2019 - Biblioteka Narodowa

EN

2019

Najhuczniej obchodzone imieniny w Warszawie? Imieniny Jana Kochanowskiego!

Trzy sceny, a na nich nie tylko kilkanaście spotkań z pisarkami i pisarzami, ale również koncerty, spektakle i mecz poetycki, podczas którego dwie drużyny aktorów konkurowały w interpretowaniu wierszy. Literacki piknik Biblioteki Narodowej odbył się już po raz ósmy, tradycyjnie w Ogrodzie Krasińskich, gdzie imieniny Jana Kochanowskiego świętowała rekordowa liczba Warszawiaków.

Bohaterem ósmej edycji wydarzenia był Gustaw Herling-Grudziński. Z tej okazji prosto z rodzinnego Neapolu przyleciała do Warszawy Marta Herling – i w rozmowie z Jerzym Kisielewskim opowiedziała o dzieciństwie u boku ojca-pisarza. Postać autora Innego świata stała się pretekstem do rozmowy z Joanną Bator i Iloną Wiśniewską o pisaniu daleko poza granicami Polski, a Stefan Chwin i Tadeusz Sobolewski opowiedzieli, jakie to uczucie oddać w ręce czytelników swój dziennik. Podczas Imienin można było również poznać fragmenty korespondencji Gustawa Herlinga-Grudzińskiego i Jerzego Giedroycia. Listy przeczytał Jarosław Gajewski, a rozmawiali o nich Włodzimierz Bolecki i Rafał Habielski.

Słoneczna pogoda zachęcała do spacerów wzdłuż ogrodowych alejek, gdzie można było znaleźć stosika ponad siedemdziesięciu wydawnictw – także tych specjalizujących się w literaturze dziecięcej, które przygotowały warsztaty z pisarzami i ilustratorami. Z myślą o dzieciach w programie Imienin Jan znalazły się także koncert zespołu Jerz Igor i czytanie performatywne Mirabelki, książki autorstwa Cezarego Harasimowicza. W czytaniu, wyreżyserowanym przez Tomasza Cyza, wzięli udział aktorzy znani z desek warszawskich teatrów, a muzykę na żywo wykonywał Janusz Prusinowski.

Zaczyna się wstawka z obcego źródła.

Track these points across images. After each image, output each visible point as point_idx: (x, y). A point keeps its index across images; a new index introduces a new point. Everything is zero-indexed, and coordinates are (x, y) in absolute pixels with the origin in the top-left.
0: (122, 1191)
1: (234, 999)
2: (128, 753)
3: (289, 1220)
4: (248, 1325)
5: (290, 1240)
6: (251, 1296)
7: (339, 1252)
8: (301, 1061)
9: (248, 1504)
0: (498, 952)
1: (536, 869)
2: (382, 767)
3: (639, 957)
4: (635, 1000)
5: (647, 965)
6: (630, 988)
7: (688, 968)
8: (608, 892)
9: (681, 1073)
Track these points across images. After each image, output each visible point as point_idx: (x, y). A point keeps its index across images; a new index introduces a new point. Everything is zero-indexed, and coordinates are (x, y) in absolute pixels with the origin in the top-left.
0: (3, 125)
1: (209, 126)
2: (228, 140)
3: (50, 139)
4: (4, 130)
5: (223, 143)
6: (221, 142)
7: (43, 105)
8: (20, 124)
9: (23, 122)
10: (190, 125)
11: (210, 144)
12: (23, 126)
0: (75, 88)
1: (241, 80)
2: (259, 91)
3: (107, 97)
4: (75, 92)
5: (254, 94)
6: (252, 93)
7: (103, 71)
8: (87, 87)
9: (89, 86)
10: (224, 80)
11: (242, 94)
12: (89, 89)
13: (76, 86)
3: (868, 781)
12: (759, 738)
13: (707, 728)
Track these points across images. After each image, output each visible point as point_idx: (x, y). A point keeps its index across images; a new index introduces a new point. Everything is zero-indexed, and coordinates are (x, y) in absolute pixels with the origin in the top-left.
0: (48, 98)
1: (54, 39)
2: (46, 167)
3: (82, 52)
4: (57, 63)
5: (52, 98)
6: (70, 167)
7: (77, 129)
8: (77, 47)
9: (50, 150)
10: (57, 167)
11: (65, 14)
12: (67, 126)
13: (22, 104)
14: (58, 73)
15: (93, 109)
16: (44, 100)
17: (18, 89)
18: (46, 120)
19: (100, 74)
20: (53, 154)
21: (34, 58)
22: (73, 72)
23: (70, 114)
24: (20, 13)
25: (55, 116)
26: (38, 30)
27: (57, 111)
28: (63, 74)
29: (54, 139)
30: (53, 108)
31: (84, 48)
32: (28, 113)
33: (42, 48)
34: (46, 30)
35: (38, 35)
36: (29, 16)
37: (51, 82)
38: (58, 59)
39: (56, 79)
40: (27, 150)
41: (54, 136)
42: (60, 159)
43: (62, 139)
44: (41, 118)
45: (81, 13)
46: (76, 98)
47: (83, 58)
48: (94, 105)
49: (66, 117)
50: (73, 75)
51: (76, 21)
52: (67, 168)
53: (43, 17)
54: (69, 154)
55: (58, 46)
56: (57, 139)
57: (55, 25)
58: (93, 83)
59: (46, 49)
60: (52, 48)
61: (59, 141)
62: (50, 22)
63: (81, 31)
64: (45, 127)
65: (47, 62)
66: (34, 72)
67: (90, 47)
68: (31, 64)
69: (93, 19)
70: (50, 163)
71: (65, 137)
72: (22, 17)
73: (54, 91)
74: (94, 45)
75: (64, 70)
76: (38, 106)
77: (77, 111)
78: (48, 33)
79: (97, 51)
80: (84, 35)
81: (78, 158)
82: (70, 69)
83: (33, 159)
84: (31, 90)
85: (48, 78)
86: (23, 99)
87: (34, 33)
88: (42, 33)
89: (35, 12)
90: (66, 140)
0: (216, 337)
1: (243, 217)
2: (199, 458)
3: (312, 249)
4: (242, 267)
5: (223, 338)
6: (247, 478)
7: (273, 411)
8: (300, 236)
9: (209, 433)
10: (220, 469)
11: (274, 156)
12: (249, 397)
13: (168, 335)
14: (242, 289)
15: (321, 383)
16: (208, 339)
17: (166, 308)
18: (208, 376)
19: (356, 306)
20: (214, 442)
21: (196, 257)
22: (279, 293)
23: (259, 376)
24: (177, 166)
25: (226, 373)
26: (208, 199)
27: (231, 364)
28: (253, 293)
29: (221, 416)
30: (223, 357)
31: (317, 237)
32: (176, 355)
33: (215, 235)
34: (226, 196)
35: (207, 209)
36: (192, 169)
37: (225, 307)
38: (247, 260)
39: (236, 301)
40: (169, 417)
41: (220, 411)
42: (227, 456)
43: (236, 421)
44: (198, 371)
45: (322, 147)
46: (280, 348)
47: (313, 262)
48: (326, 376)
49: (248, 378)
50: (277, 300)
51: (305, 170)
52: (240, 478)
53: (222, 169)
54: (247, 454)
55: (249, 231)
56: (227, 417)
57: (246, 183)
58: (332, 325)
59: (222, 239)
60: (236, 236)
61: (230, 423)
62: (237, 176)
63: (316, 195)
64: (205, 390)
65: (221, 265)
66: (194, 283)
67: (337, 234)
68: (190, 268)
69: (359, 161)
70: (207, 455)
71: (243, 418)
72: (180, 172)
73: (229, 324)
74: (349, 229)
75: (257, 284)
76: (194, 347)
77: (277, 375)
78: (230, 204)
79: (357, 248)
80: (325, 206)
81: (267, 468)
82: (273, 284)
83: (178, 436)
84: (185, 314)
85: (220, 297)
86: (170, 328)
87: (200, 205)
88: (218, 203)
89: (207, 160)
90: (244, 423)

Jak co roku największe emocje wzbudził mecz poetycki – dwie drużyny aktorów, z Bożeną Dykiel i Jadwigą Jankowską-Cieślak na czele, zmierzyły się na interpretacje wierszy, tym razem napisanych przez poetów emigracyjnych. Po wyrównanej walce zwyciężyła drużyna Jadwigi Jankowskiej-Cieślak w składzie: Artur Barciś, Katarzyna Maciąg, Mateusz Kościukiewicz i Krzysztof Zarzecki, pokonując Olgę Bończyk, Dobromira Dymeckiego, Marię Pakulnis i Rafała Zawieruchę. Pieśń świętojańską o Sobótce, a więc kolejny stały punkt programu Imienin Jana Kochanowskiego, wykonali Wojtek Urbański & Kwiat Jabłoni, łącząc elektronikę z akustycznymi instrumentami i gromadząc pod sceną rekordowo liczną publiczność. Dużą popularnością cieszył się również spektakl Teatru Improwizowanego Klancyk, który zinterpretował na nowo (i w swoim stylu) fraszki mistrza z Czarnolasu oraz plenerowa poradnia wypisująca przez cały dzień literackie recepty „niezdecydowanym, nieczytającym i tym, którzy już wszystko przeczytali”. Nie zabrakło również akcentów związanych z samym Ogrodem Krasińskich, z przyrodą i jej ochroną. O drzewach i przemijaniu w świecie natury opowiedziała Urszula Zajączkowska, o wodzie – Aleksandra Kardaś, a o zamieszkujących Warszawę zwierzętach – Arkadiusz Szaraniec. Cały dzień świętowania zakończył tradycyjny już dansing pod gołym niebem – zagrał przywitany entuzjastycznie Jazz Band Młynarski-Masecki.

A to nie koniec – bo w tym roku Imieniny przedłużyły się o kolejny dzień i nabrały międzynarodowego charakteru. W niedzielę jednocześnie w sześciu miejscach na świecie: w Warszawie, Londynie, Nowym Jorku, Los Angeles, Madrycie i Atenach, przeczytano Odprawę posłów greckich Jana Kochanowskiego. Polska publiczność mogła uczestniczyć w spektaklu w Instytucie Teatralnym im. Zbigniewa Raszewskiego na Jazdowie, a na Placu Defilad wyświetlono skrót wszystkich sześciu interpretacji dramatu.